The bleeding that often goes hand-in-hand with endometriosis started to take a real toll on her body and she realised that those “really bad periods” might be something more serious.
“I lost so much blood I had an [iron] infusion, and that’s when it started to hit me, only then.”
Ready to Wiggle
Thankfully, a surgical approach to treating Emma’s endometriosis has set her on the path to good health again. It’s a great example of how getting to the root cause of “heavy periods” can lead to treatment – and a much better quality of life for women.
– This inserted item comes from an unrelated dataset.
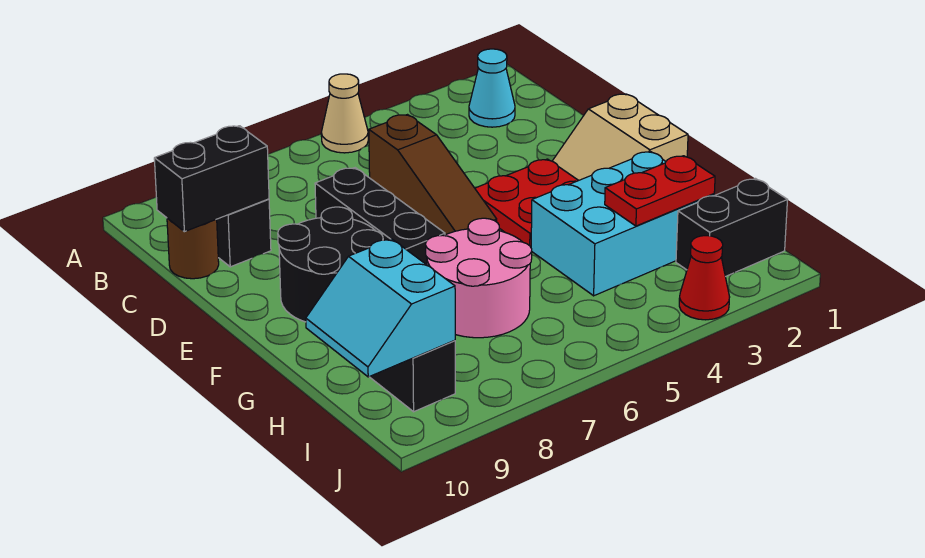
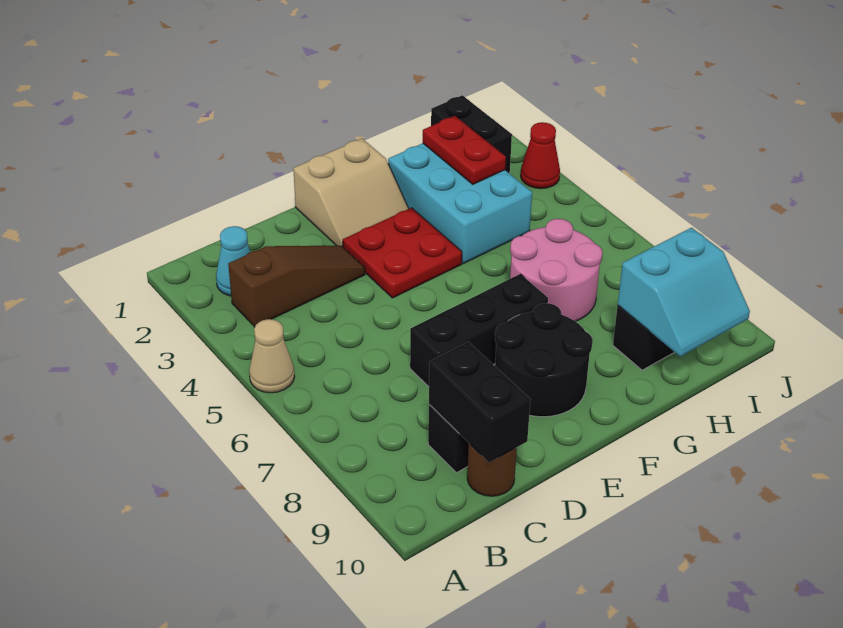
brown 1x3 slope [369,115,497,235] -> brown 1x3 slope moved to [228,246,365,327]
Don’t put up with heavy periods, ladies! Be like Emma!
While Emma says she’s not quite back to match fitness yet, she’s most definitely in it for the Wiggles long haul.
“I’ve been recovering five weeks and I’m back on set already; it’s lovely to come back and start dancing,” Emma told Weekend’s Wendy Tuohy. “Jeff wiggled till he was 60, and I made a pact with him that I’m going to try to get up there!”